Other suppliers of PFO and atrial-septal defect closure devices include AGA Medical (Golden Valley, Minnesota), Cardia (Eagan, Minnesota), W.L. Gore (Flagstaff, Arizona), and St. Jude Medical (St. Paul, Minnesota).

According to Eeckhout, a limiter of expanded use of heart defect closure devices such as devices used for ASD closure is the complexity of the implant procedure. The procedure is performed on the beating heart and requires precise sizing and transcatheter placement of the closure device, typically under ultrasound guidance.

Advances in interventional imaging

A new development in imaging technology that could greatly facilitate device implant procedures and consequently increase utilization was introduced at the congress by Philips Medical Systems (Andover, Massachusetts). Philips has developed a real-time, 3D transesophageal echocardiography imaging system, the ie33, the first of its kind and providing unprecedented image detail and perspective promising to be particularly useful for guidance of interventional procedures in the chest, including the heart.

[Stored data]

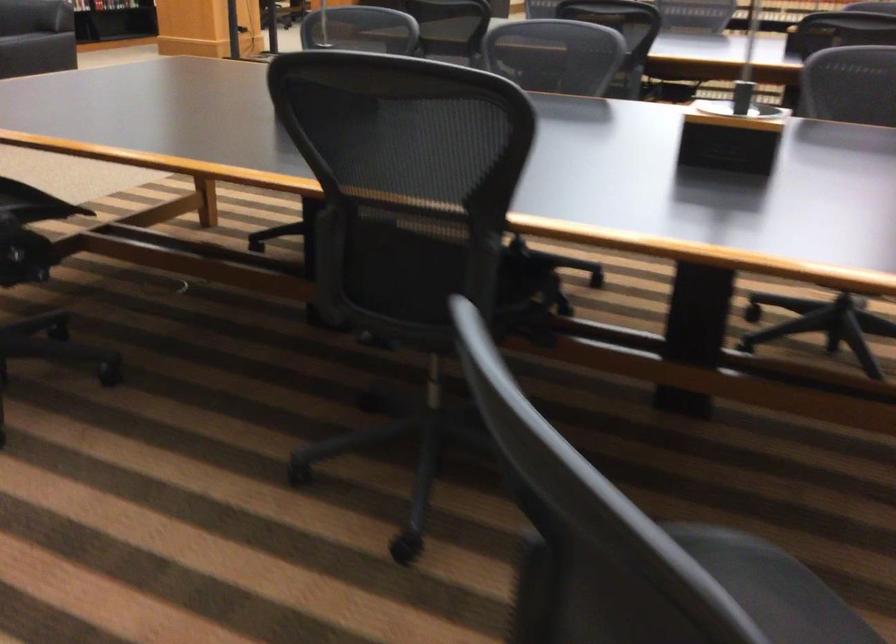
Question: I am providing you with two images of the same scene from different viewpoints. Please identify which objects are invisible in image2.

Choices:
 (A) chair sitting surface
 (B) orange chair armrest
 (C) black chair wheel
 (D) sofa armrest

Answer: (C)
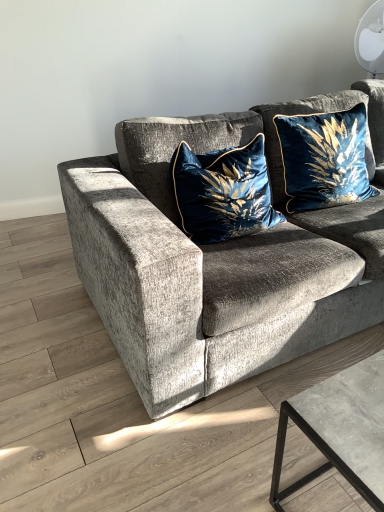
Describe the element at coordinates (218, 259) in the screenshot. I see `velvet gray couch at center` at that location.

Measure the distance between velvet gray couch at center and camera.

They are 3.65 feet apart.

At what (x,y) coordinates should I click in order to perform the action: click on velvet blue pillow at upper right, which ranks as the 2th pillow in left-to-right order. Please return your answer as a coordinate pair (x, y). Looking at the image, I should click on (324, 158).

Would you say velvet blue pillow at center, acting as the 2th pillow starting from the right, is a long distance from velvet blue pillow at upper right, which ranks as the 2th pillow in left-to-right order?

No, there isn't a large distance between velvet blue pillow at center, acting as the 2th pillow starting from the right, and velvet blue pillow at upper right, which ranks as the 2th pillow in left-to-right order.

Is velvet blue pillow at center, acting as the 2th pillow starting from the right, bigger than velvet blue pillow at upper right, which ranks as the 2th pillow in left-to-right order?

Yes, velvet blue pillow at center, acting as the 2th pillow starting from the right, is bigger than velvet blue pillow at upper right, which ranks as the 2th pillow in left-to-right order.

From the image's perspective, which is below, velvet blue pillow at center, acting as the 1th pillow starting from the left, or velvet blue pillow at upper right, which ranks as the 2th pillow in left-to-right order?

velvet blue pillow at center, acting as the 1th pillow starting from the left, appears lower in the image.

How different are the orientations of velvet blue pillow at center, acting as the 2th pillow starting from the right, and velvet blue pillow at upper right, which ranks as the 2th pillow in left-to-right order, in degrees?

They differ by 0.095 degrees in their facing directions.

Is velvet blue pillow at center, acting as the 1th pillow starting from the left, bigger or smaller than velvet gray couch at center?

Considering their sizes, velvet blue pillow at center, acting as the 1th pillow starting from the left, takes up less space than velvet gray couch at center.

What are the coordinates of `studio couch in front of the velvet blue pillow at center, acting as the 1th pillow starting from the left` in the screenshot? It's located at [218, 259].

Looking at this image, is velvet blue pillow at center, acting as the 2th pillow starting from the right, positioned before velvet gray couch at center?

That is False.

Is velvet blue pillow at center, acting as the 2th pillow starting from the right, oriented towards velvet gray couch at center?

Yes.

Are velvet blue pillow at upper right, the first pillow from the right, and velvet blue pillow at center, acting as the 1th pillow starting from the left, far apart?

No, velvet blue pillow at upper right, the first pillow from the right, is not far from velvet blue pillow at center, acting as the 1th pillow starting from the left.

From a real-world perspective, is velvet blue pillow at upper right, the first pillow from the right, physically located above or below velvet blue pillow at center, acting as the 2th pillow starting from the right?

From a real-world perspective, velvet blue pillow at upper right, the first pillow from the right, is physically above velvet blue pillow at center, acting as the 2th pillow starting from the right.

Which is more to the left, velvet blue pillow at upper right, the first pillow from the right, or velvet blue pillow at center, acting as the 2th pillow starting from the right?

velvet blue pillow at center, acting as the 2th pillow starting from the right.

Is velvet blue pillow at upper right, the first pillow from the right, spatially inside velvet blue pillow at center, acting as the 1th pillow starting from the left, or outside of it?

velvet blue pillow at upper right, the first pillow from the right, is not enclosed by velvet blue pillow at center, acting as the 1th pillow starting from the left.

From a real-world perspective, relative to velvet blue pillow at upper right, which ranks as the 2th pillow in left-to-right order, is velvet gray couch at center vertically above or below?

Clearly, from a real-world perspective, velvet gray couch at center is below velvet blue pillow at upper right, which ranks as the 2th pillow in left-to-right order.

Where is `studio couch located in front of the velvet blue pillow at upper right, the first pillow from the right`? The height and width of the screenshot is (512, 384). studio couch located in front of the velvet blue pillow at upper right, the first pillow from the right is located at coordinates (218, 259).

Is velvet gray couch at center next to velvet blue pillow at upper right, the first pillow from the right, and touching it?

velvet gray couch at center is not next to velvet blue pillow at upper right, the first pillow from the right, and they're not touching.

Is velvet gray couch at center further to camera compared to velvet blue pillow at upper right, which ranks as the 2th pillow in left-to-right order?

No, the depth of velvet gray couch at center is less than that of velvet blue pillow at upper right, which ranks as the 2th pillow in left-to-right order.

How different are the orientations of velvet blue pillow at upper right, the first pillow from the right, and velvet gray couch at center in degrees?

The angle between the facing direction of velvet blue pillow at upper right, the first pillow from the right, and the facing direction of velvet gray couch at center is 7.87 degrees.

Identify the location of studio couch located underneath the velvet blue pillow at upper right, the first pillow from the right (from a real-world perspective). (218, 259).

Does velvet blue pillow at upper right, the first pillow from the right, have a greater width compared to velvet gray couch at center?

Incorrect, the width of velvet blue pillow at upper right, the first pillow from the right, does not surpass that of velvet gray couch at center.

Which object is positioned more to the right, velvet blue pillow at upper right, the first pillow from the right, or velvet gray couch at center?

velvet gray couch at center.

Does velvet gray couch at center have a smaller size compared to velvet blue pillow at center, acting as the 2th pillow starting from the right?

Actually, velvet gray couch at center might be larger than velvet blue pillow at center, acting as the 2th pillow starting from the right.

Considering the points (362, 206) and (257, 201), which point is in front, point (362, 206) or point (257, 201)?

The point (257, 201) is more forward.

Looking at this image, in terms of height, does velvet gray couch at center look taller or shorter compared to velvet blue pillow at center, acting as the 2th pillow starting from the right?

In the image, velvet gray couch at center appears to be taller than velvet blue pillow at center, acting as the 2th pillow starting from the right.

Find the location of a particular element. The width and height of the screenshot is (384, 512). pillow on the left of the velvet blue pillow at upper right, which ranks as the 2th pillow in left-to-right order is located at coordinates click(223, 192).

Where is `studio couch in front of the velvet blue pillow at center, acting as the 2th pillow starting from the right`? studio couch in front of the velvet blue pillow at center, acting as the 2th pillow starting from the right is located at coordinates (218, 259).

Looking at the image, which one is located further to velvet blue pillow at center, acting as the 2th pillow starting from the right, velvet blue pillow at upper right, the first pillow from the right, or velvet gray couch at center?

Based on the image, velvet blue pillow at upper right, the first pillow from the right, appears to be further to velvet blue pillow at center, acting as the 2th pillow starting from the right.

From the image, which object appears to be farther from velvet gray couch at center, velvet blue pillow at upper right, which ranks as the 2th pillow in left-to-right order, or velvet blue pillow at center, acting as the 1th pillow starting from the left?

velvet blue pillow at upper right, which ranks as the 2th pillow in left-to-right order, is further to velvet gray couch at center.

Which object lies further to the anchor point velvet blue pillow at upper right, the first pillow from the right, velvet gray couch at center or velvet blue pillow at center, acting as the 2th pillow starting from the right?

velvet gray couch at center.

Which object lies nearer to the anchor point velvet blue pillow at center, acting as the 2th pillow starting from the right, velvet gray couch at center or velvet blue pillow at upper right, which ranks as the 2th pillow in left-to-right order?

Among the two, velvet gray couch at center is located nearer to velvet blue pillow at center, acting as the 2th pillow starting from the right.

Looking at the image, which one is located further to velvet gray couch at center, velvet blue pillow at center, acting as the 2th pillow starting from the right, or velvet blue pillow at upper right, the first pillow from the right?

The object further to velvet gray couch at center is velvet blue pillow at upper right, the first pillow from the right.

Based on the photo, from the image, which object appears to be nearer to velvet blue pillow at upper right, the first pillow from the right, velvet blue pillow at center, acting as the 1th pillow starting from the left, or velvet gray couch at center?

velvet blue pillow at center, acting as the 1th pillow starting from the left, is closer to velvet blue pillow at upper right, the first pillow from the right.

The image size is (384, 512). What are the coordinates of `pillow located between velvet gray couch at center and velvet blue pillow at upper right, the first pillow from the right, in the depth direction` in the screenshot? It's located at (223, 192).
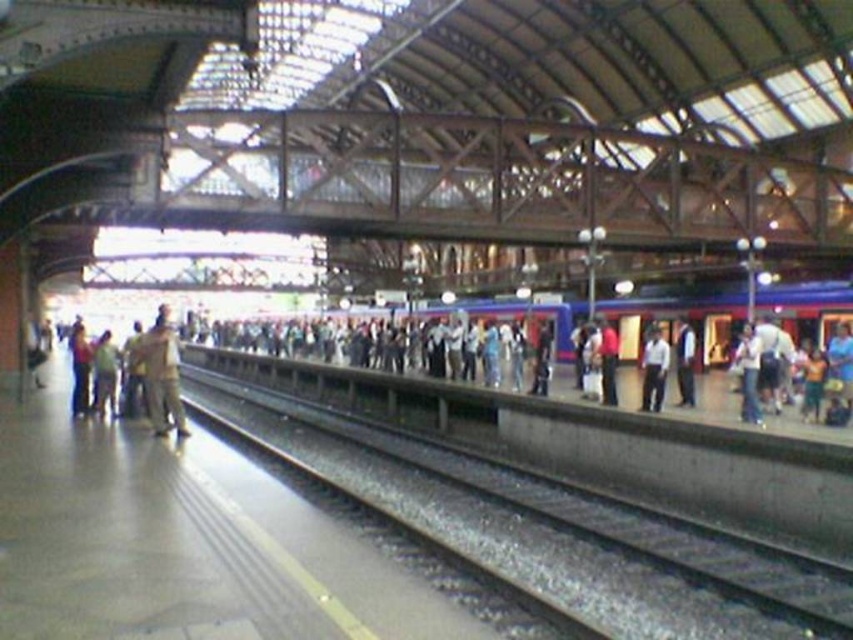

## Work task 1
In the passage on heart defect closure devices, what is the name of the real-time 3D transesophageal echocardiography imaging system developed by Philips?
## Work task 2
Name the companies that the passage on heart defect closure devices lists as other suppliers of PFO and atrial-septal defect closure devices.

## Answer box 1
The ie33.

## Answer box 2
AGA Medical, Cardia, W.L. Gore, St. Jude Medical